8. Keep sick person’s stuff away from others, if at all possible. Wash stuffed animals and blankets. Give the sick child or person their own towels to be washed often while ill.
9. Give lots of fluids and something to reduce fever while fever is present. Tylenol/ Motrin can be safe for children. Check recalls first and ask a pharmacist if in doubt. Never give a child Aspirin when they have a fever.
10. No cough medicine for children under six years old.
11. A few other excellent tips I picked up include: don’t take public transport while ill or during an outbreak if you can avoid this at all as you are more likely to spread germs.
12. If your child is ill with flu it can take a while for them to no longer be contagious. Do not rush them back to day care or school. A sick child belongs at home. Children should be at home if they have fever, are vomiting or have diarrhea. (Teachers don’t want to be bringing germs home to their families. Take it from me daughter of a teacher. My Mom taught grade two and got every cold that ever hit her classroom. Be kind and thoughtful.)
13. Monitor yourself and your family for changes. If the fever returns or if vomiting and nausea are severe – if chest pain occurs, or lethargy lasts longer than usual, then you need to seek medical help.
14. A sick person should drop their own Kleenexes in the garbage whenever possible. Lining a garbage with a plastic bag or buying a garbage with a foot pedal means you do not have to touch the dirty contents and lessens contact with germs.
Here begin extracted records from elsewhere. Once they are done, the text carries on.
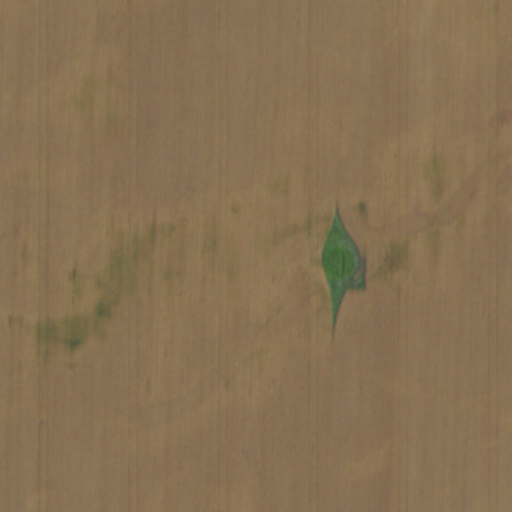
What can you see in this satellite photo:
road: (390, 256)
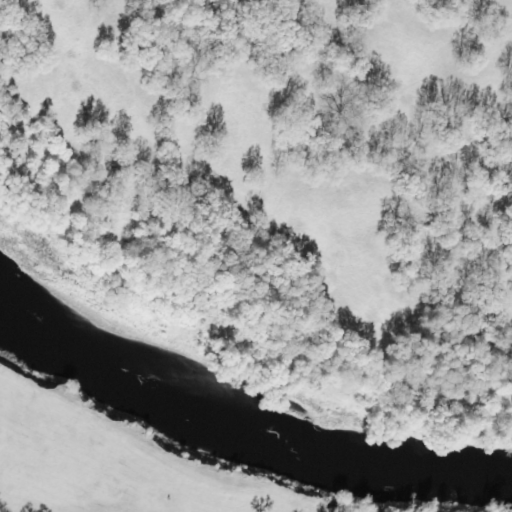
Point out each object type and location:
river: (240, 415)
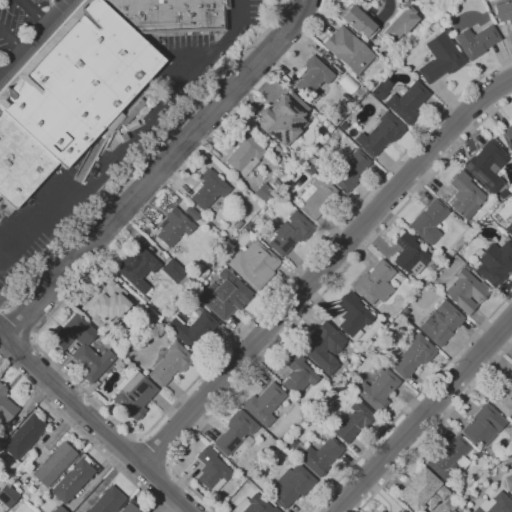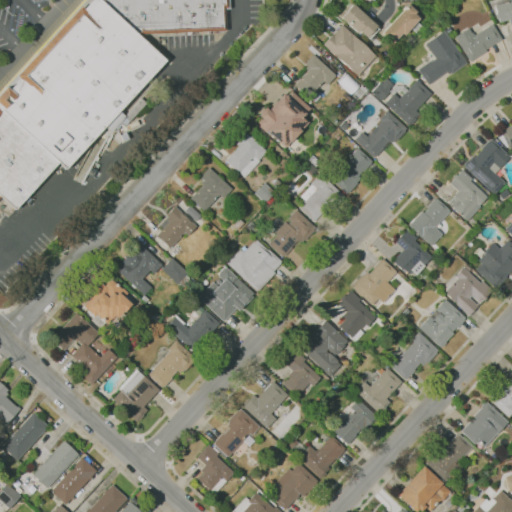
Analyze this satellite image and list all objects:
road: (386, 10)
road: (33, 11)
building: (503, 11)
building: (504, 11)
road: (321, 19)
building: (357, 20)
building: (358, 21)
building: (398, 24)
building: (400, 24)
parking lot: (27, 29)
building: (417, 29)
road: (32, 35)
road: (10, 38)
building: (476, 40)
building: (477, 41)
building: (347, 49)
building: (348, 50)
building: (439, 58)
building: (440, 59)
building: (313, 75)
building: (313, 78)
building: (83, 82)
building: (86, 83)
building: (381, 89)
building: (359, 92)
building: (407, 102)
building: (408, 102)
building: (283, 118)
building: (114, 121)
building: (343, 125)
building: (380, 134)
building: (506, 134)
building: (378, 135)
building: (507, 135)
road: (136, 136)
road: (487, 148)
building: (244, 153)
building: (244, 154)
road: (148, 159)
building: (313, 161)
building: (486, 165)
building: (487, 165)
road: (158, 170)
building: (310, 170)
building: (350, 170)
building: (350, 171)
building: (275, 183)
building: (208, 189)
building: (209, 189)
building: (263, 193)
building: (503, 194)
building: (464, 195)
building: (465, 195)
building: (318, 197)
building: (316, 198)
building: (191, 213)
building: (428, 221)
building: (429, 222)
building: (238, 224)
building: (173, 227)
building: (173, 227)
building: (508, 228)
building: (509, 228)
building: (290, 233)
road: (331, 233)
building: (288, 234)
building: (409, 254)
building: (409, 254)
building: (494, 262)
building: (253, 263)
building: (495, 263)
building: (254, 265)
building: (137, 268)
road: (322, 268)
building: (137, 269)
building: (172, 270)
building: (175, 272)
building: (374, 282)
building: (375, 283)
building: (465, 290)
building: (465, 291)
building: (223, 295)
building: (224, 295)
building: (106, 301)
building: (106, 301)
building: (352, 315)
building: (353, 315)
road: (21, 322)
building: (440, 322)
building: (440, 323)
building: (192, 327)
building: (192, 329)
building: (109, 332)
building: (81, 346)
building: (322, 346)
building: (83, 347)
building: (322, 347)
building: (120, 354)
building: (412, 356)
building: (413, 356)
building: (169, 364)
building: (170, 364)
building: (298, 373)
building: (298, 374)
building: (378, 389)
building: (378, 390)
building: (133, 395)
building: (134, 395)
building: (503, 398)
building: (504, 398)
building: (263, 403)
building: (264, 404)
building: (5, 406)
building: (5, 407)
road: (422, 414)
building: (352, 421)
building: (351, 422)
road: (94, 423)
building: (482, 425)
building: (483, 425)
road: (435, 428)
building: (233, 432)
building: (234, 433)
building: (23, 435)
building: (24, 436)
building: (2, 437)
road: (117, 445)
road: (155, 450)
road: (98, 451)
building: (320, 455)
building: (448, 455)
building: (321, 456)
building: (448, 458)
building: (53, 464)
building: (54, 464)
building: (211, 470)
building: (212, 470)
road: (155, 477)
building: (72, 479)
building: (72, 481)
building: (508, 481)
building: (508, 483)
building: (290, 485)
building: (293, 486)
building: (421, 490)
building: (16, 491)
building: (422, 491)
building: (7, 496)
building: (7, 496)
building: (106, 501)
building: (107, 501)
building: (495, 503)
building: (253, 504)
building: (498, 504)
building: (253, 505)
building: (128, 508)
building: (58, 509)
building: (58, 509)
building: (392, 511)
building: (397, 511)
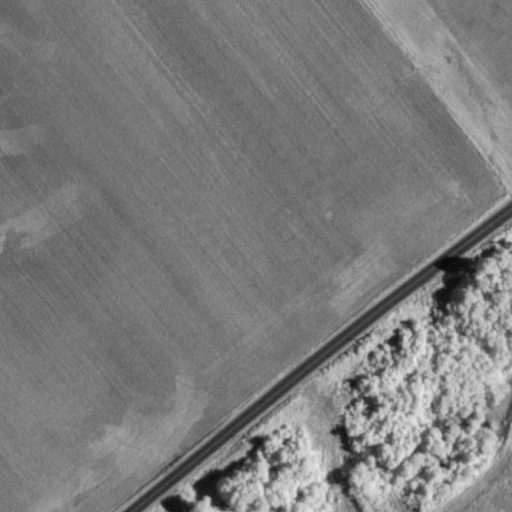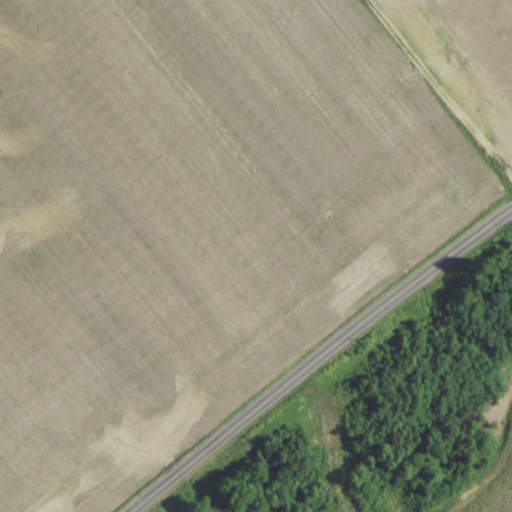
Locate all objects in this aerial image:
road: (327, 365)
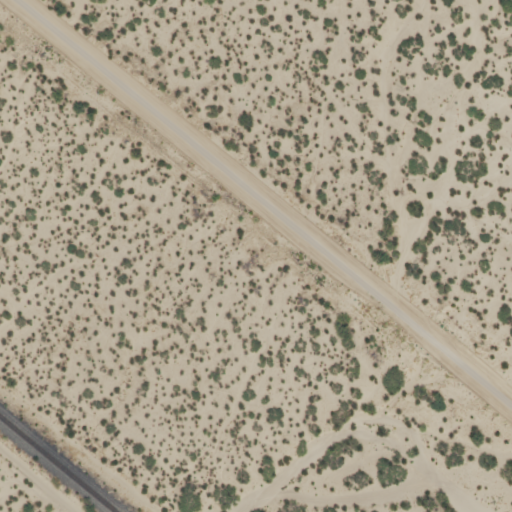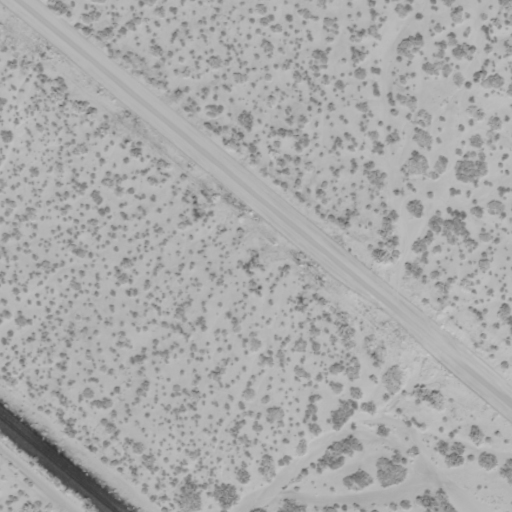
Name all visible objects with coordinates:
road: (258, 201)
railway: (56, 465)
road: (37, 481)
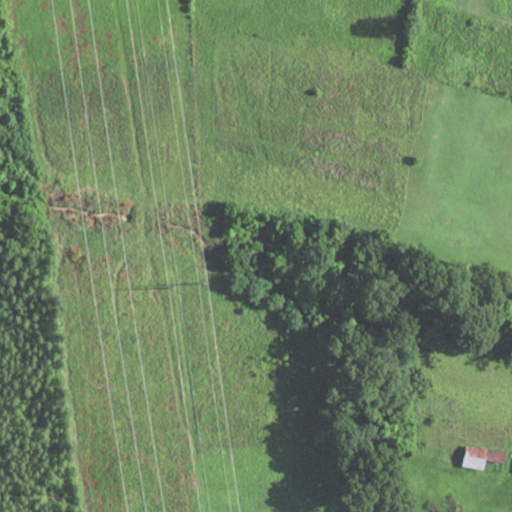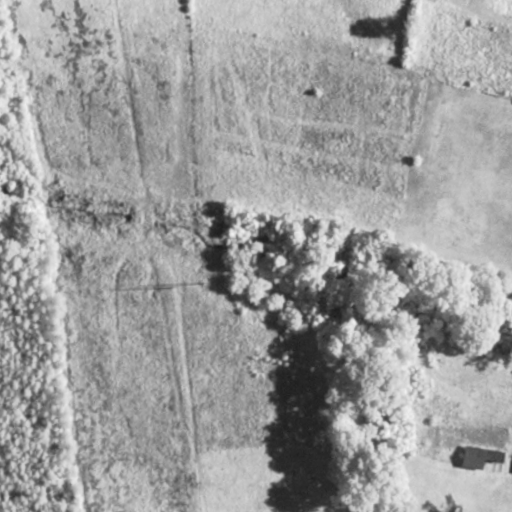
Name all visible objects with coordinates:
power tower: (177, 285)
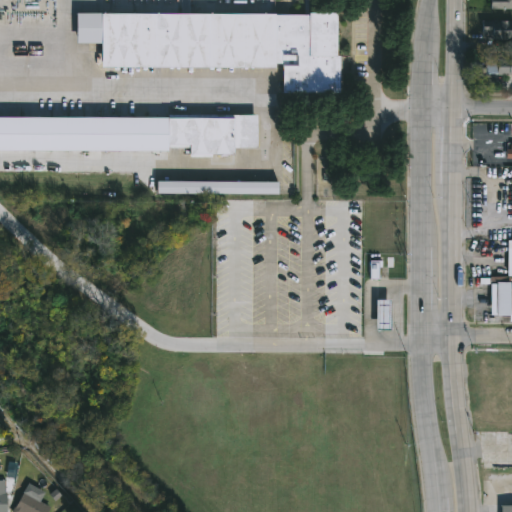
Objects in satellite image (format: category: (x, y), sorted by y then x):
building: (501, 4)
building: (501, 5)
building: (496, 29)
building: (497, 31)
building: (230, 44)
building: (230, 46)
building: (504, 66)
building: (504, 67)
road: (375, 76)
road: (466, 111)
building: (212, 133)
building: (213, 135)
building: (509, 153)
road: (422, 256)
road: (456, 256)
building: (510, 257)
building: (509, 259)
building: (500, 294)
building: (501, 300)
road: (105, 304)
building: (383, 313)
building: (382, 315)
road: (347, 330)
road: (466, 339)
railway: (71, 434)
road: (49, 458)
building: (3, 502)
building: (3, 503)
building: (29, 504)
building: (30, 505)
building: (506, 508)
building: (506, 509)
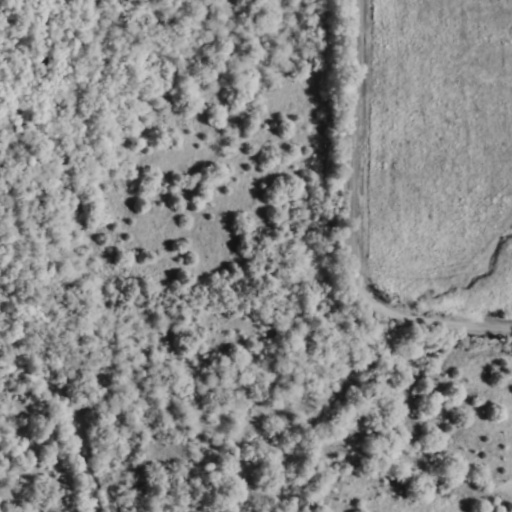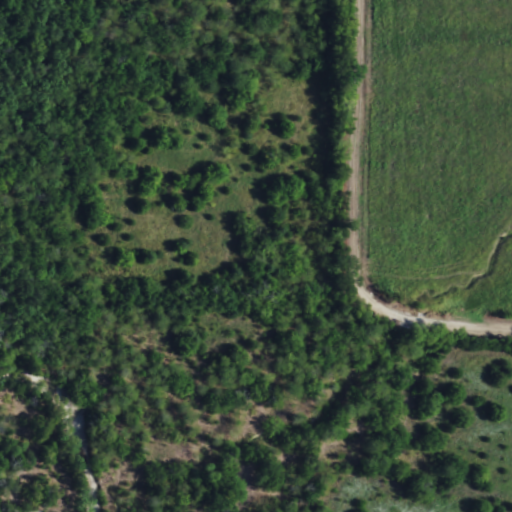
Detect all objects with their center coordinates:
road: (386, 131)
road: (447, 285)
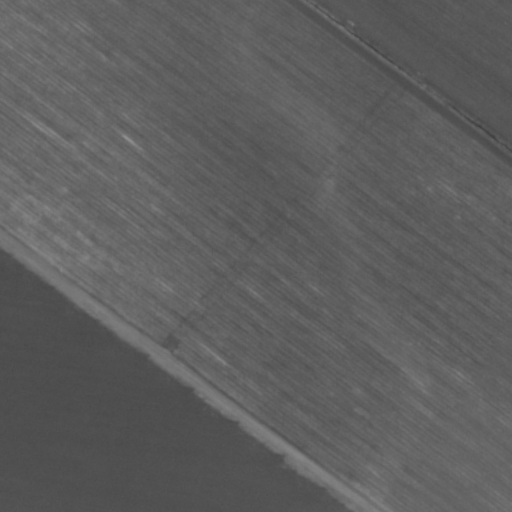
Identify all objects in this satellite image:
crop: (256, 256)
15. This year my new rule is: No public fountains. I keep telling my sixer this as she is still too little to use one carefully and little kids often put their mouths right on the spout and spread a lot of germs that way. So our new family rule is carry your stainless steel water bottle with you and Just say No to Public Water Fountains.
In our house it is just colds that we deal with and we’re trying to teach Rachel the concept of blowing her nose as opposed to just wiping it. We find it helps to have Kleenexes scattered through the house where everyone can reach them easily.
I begin on internet with a directory
I found out it isn’t just kids who pass things on. I’ve been fighting this for over a month. These are great tips.
I am so sorry it took me so long to get back to you. Thanks for joining the ride!